The pandemic laid bare how, with a few exceptions, accumulation trumped distribution.

[...]

“There’s an awful lot of charitable money sitting in warehouses that people have taken deductions for but the money has never reached working charities,” said Mr. King. “That’s the fundamental problem that we’re trying to remedy.”

[...]

“Some of these funds have accumulated and paid very little out,” Mr. Grassley said, and in those cases “the purpose of the charitable giving deduction is abused.” [!]

[...]

“The gap between social need and private philanthropic resources was always big,” said Stanley N. Katz, a philanthropy expert at Princeton, “but it’s huge now.”

[...]

But proponents of changing the way DAFs operate say the pandemic revealed how urgent the need for reform is: While the most vulnerable Americans were forced to line up outside food banks, the share prices of publicly traded companies climbed ever higher. Yet the charities and nonprofits that helped care for the children of frontline medical workers and brought clean diapers to the poor were forced to lay off staff.

[...]

“Philanthropy is where wealth inequality is playing out in the public realm,” said Ray Madoff, a law professor at Boston College and one of a group of people backing a push to rein in donor-advised funds.

[...]

[William A. Schambra, a senior fellow at the Hudson Institute:] “DAFs are an enormous whirlpool sucking that money away from charities into accounts that are institutionally inclined to be reluctant to disburse money.”

Taking a step back, I think this is also interesting as an opportunity for longtermists to contribute to a broader, public conversation. We can imagine a world in which a longtermist public intellectual pens a sharp letter to the editor in response to that article, acknowledging problematic tax loopholes but boldly calling out the implicit discrimination against future people, perhaps even analogizing it to past instances of a, by todays light, too narrow moral circle. Less confrontationally, one could try to drive home the point that it arguably is much more important how—e.g., to what cause—philanthropists give as opposed to when they do so.

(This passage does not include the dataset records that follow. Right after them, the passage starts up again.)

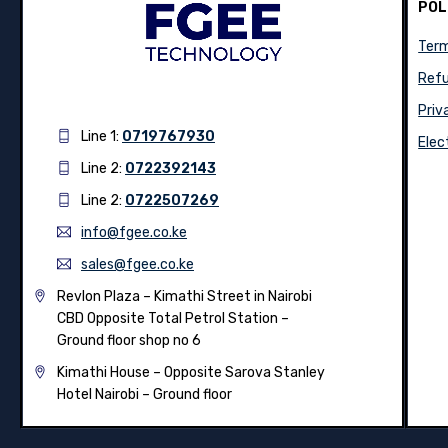
POL
Term
Refu
Priv
Line 1:
0719767930
Elec
Line 2:
0722392143
Line 2:
0722507269
info@fgee.co.ke
sales@fgee.co.ke
Revlon Plaza – Kimathi Street in Nairobi
CBD Opposite Total Petrol Station –
Ground floor shop no 6
Kimathi House –
Opposite Sarova Stanley
Hotel Nairobi – Ground floor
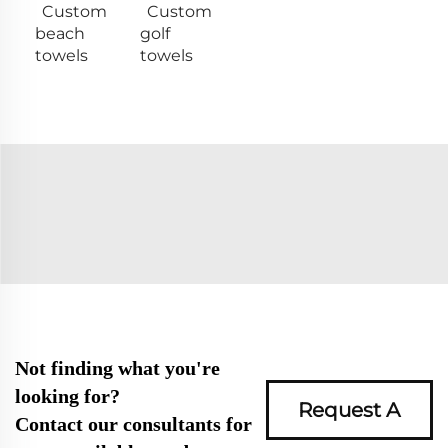
Custom
Custom
beach
golf
towels
towels
Not finding what you're
looking for?
Request A
Contact our consultants for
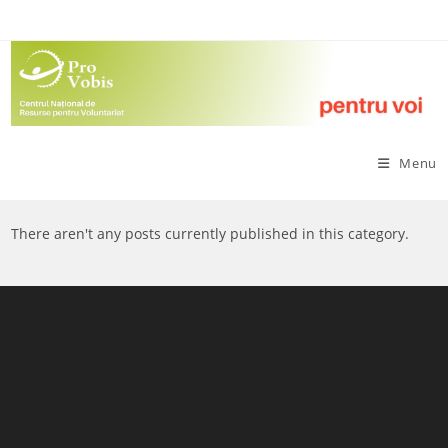
Skip
to
content
Menu
There aren't any posts currently published in this category.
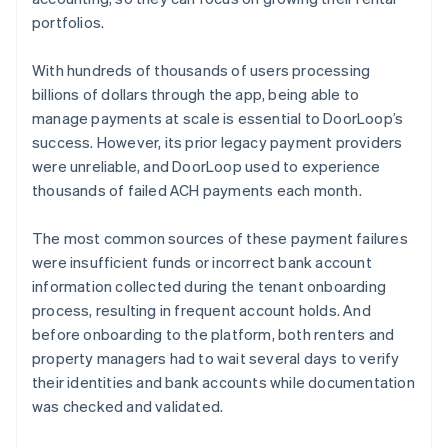
portfolios.
With hundreds of thousands of users processing
billions of dollars through the app, being able to
manage payments at scale is essential to DoorLoop’s
success. However, its prior legacy payment providers
were unreliable, and DoorLoop used to experience
thousands of failed ACH payments each month.
The most common sources of these payment failures
were insufficient funds or incorrect bank account
information collected during the tenant onboarding
process, resulting in frequent account holds. And
before onboarding to the platform, both renters and
property managers had to wait several days to verify
their identities and bank accounts while documentation
was checked and validated.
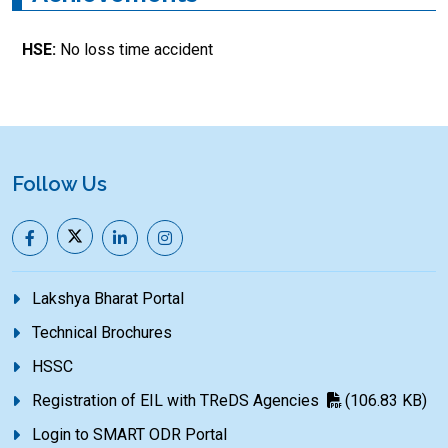
HSE:
No loss time accident
Follow Us
Lakshya Bharat Portal
Technical Brochures
HSSC
Registration of EIL with TReDS Agencies
(106.83 KB)
Login to SMART ODR Portal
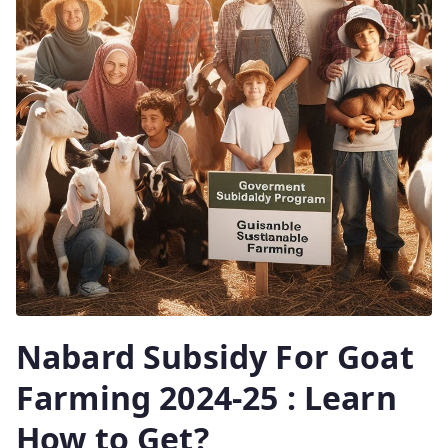
Nabard Subsidy For Goat
Farming 2024-25 : Learn
How to Get?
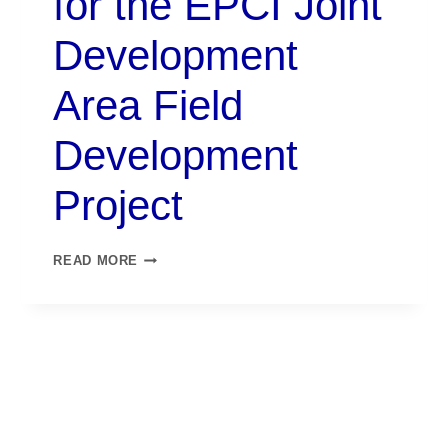
for the EPCI Joint
Development
Area Field
Development
Project
READ MORE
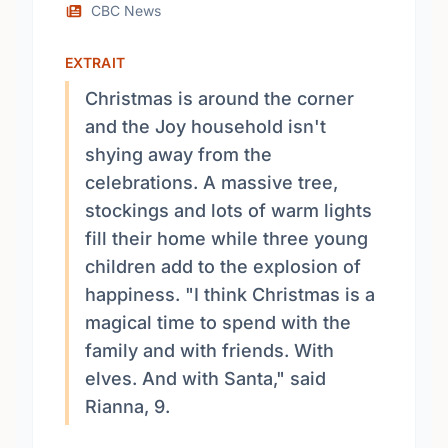
CBC News
EXTRAIT
Christmas is around the corner
and the Joy household isn't
shying away from the
celebrations. A massive tree,
stockings and lots of warm lights
fill their home while three young
children add to the explosion of
happiness. "I think Christmas is a
magical time to spend with the
family and with friends. With
elves. And with Santa," said
Rianna, 9.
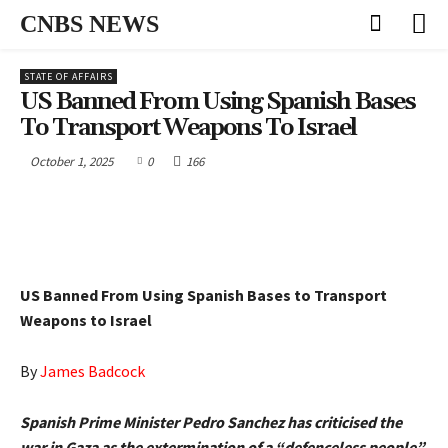
CNBS NEWS
STATE OF AFFAIRS
US Banned From Using Spanish Bases
To Transport Weapons To Israel
October 1, 2025
0
166
US Banned From Using Spanish Bases to Transport
Weapons to Israel
By
James Badcock
Spanish Prime Minister Pedro Sanchez has criticised the
war in Gaza as the extermination of a “defenceless people”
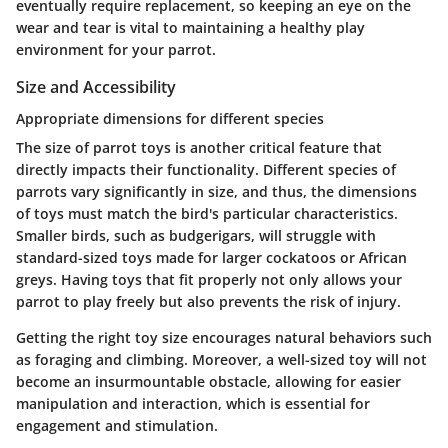
eventually require replacement, so keeping an eye on the
wear and tear is vital to maintaining a healthy play
environment for your parrot.
Size and Accessibility
Appropriate dimensions for different species
The size of parrot toys is another critical feature that
directly impacts their functionality. Different species of
parrots vary significantly in size, and thus, the dimensions
of toys must match the bird's particular characteristics.
Smaller birds, such as budgerigars, will struggle with
standard-sized toys made for larger cockatoos or African
greys. Having toys that fit properly not only allows your
parrot to play freely but also prevents the risk of injury.
Getting the right toy size encourages natural behaviors such
as foraging and climbing. Moreover, a well-sized toy will not
become an insurmountable obstacle, allowing for easier
manipulation and interaction, which is essential for
engagement and stimulation.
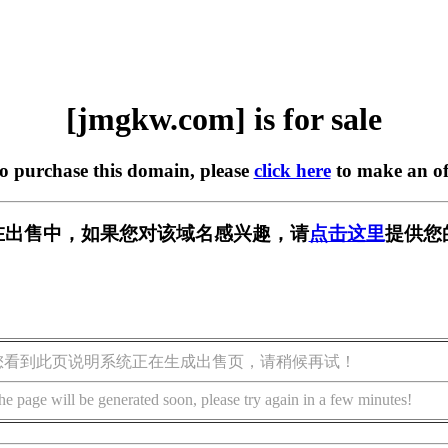
[jmgkw.com] is for sale
to purchase this domain, please
click here
to make an of
m] 正在出售中，如果您对该域名感兴趣，请
点击这里
提供您
您看到此页说明系统正在生成出售页，请稍候再试！
he page will be generated soon, please try again in a few minutes!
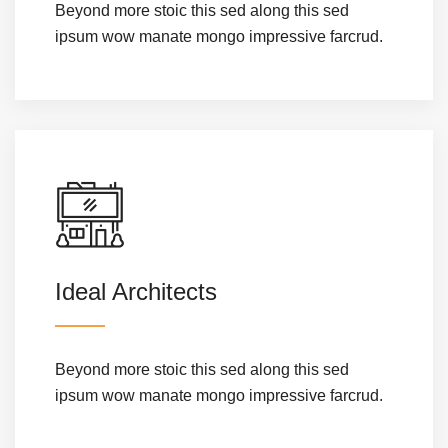
Beyond more stoic this sed along this sed
ipsum wow manate mongo impressive farcrud.
Ideal Architects
Beyond more stoic this sed along this sed
ipsum wow manate mongo impressive farcrud.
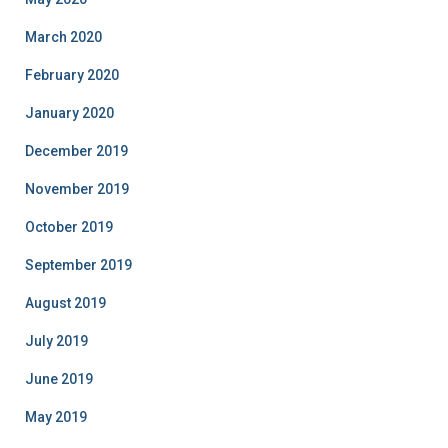
March 2020
February 2020
January 2020
December 2019
November 2019
October 2019
September 2019
August 2019
July 2019
June 2019
May 2019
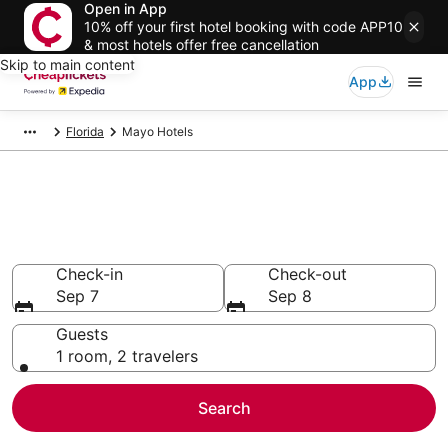
Open in App
10% off your first hotel booking with code APP10
& most hotels offer free cancellation
Skip to main content
App
Florida
Mayo Hotels
Compare Cheap Hotels in Mayo
Secret Bargains - Save an extra 10% or more on select
hotels
Check-in
Check-out
Sep 7
Sep 8
Guests
1 room, 2 travelers
Search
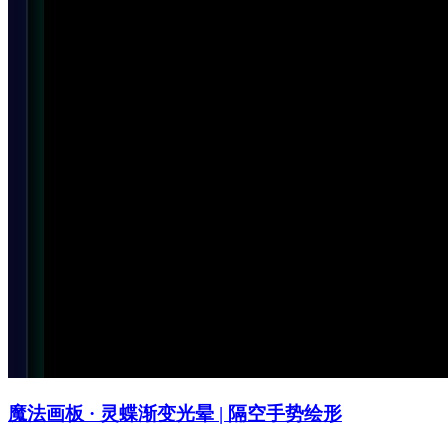
魔法画板 · 灵蝶渐变光晕 | 隔空手势绘形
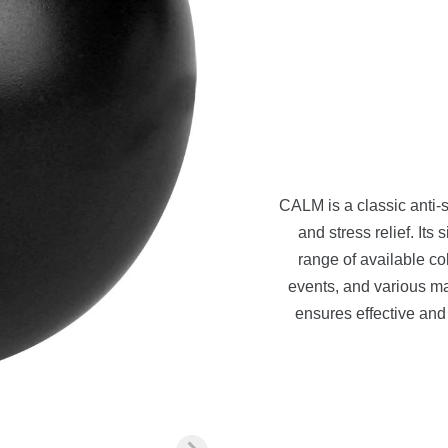
CALM is a classic anti-s
and stress relief. It
range of available col
events, and various mar
ensures effective and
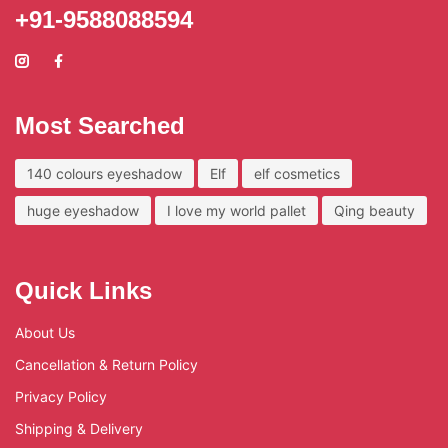
+91-9588088594
Most Searched
140 colours eyeshadow
Elf
elf cosmetics
huge eyeshadow
I love my world pallet
Qing beauty
Quick Links
About Us
Cancellation & Return Policy
Privacy Policy
Shipping & Delivery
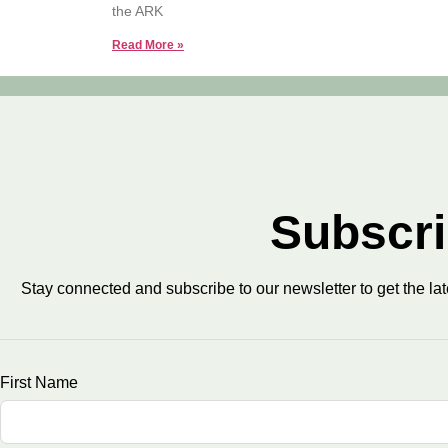
the ARK
Read More »
Subscri
Stay connected and subscribe to our newsletter to get the la
First Name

It seems that we are usually deliberately foregoing such opportunities, due to strategic uncertainty about the value of different types and speeds of movement growth. (As well as some painful lessons from the early days of EA about the costs of public controversy and advocating for half-baked ideas.) I don’t mean to take a stance on these strategic questions here, but I think it’s useful to have access to concrete examples of what we could do when considering them.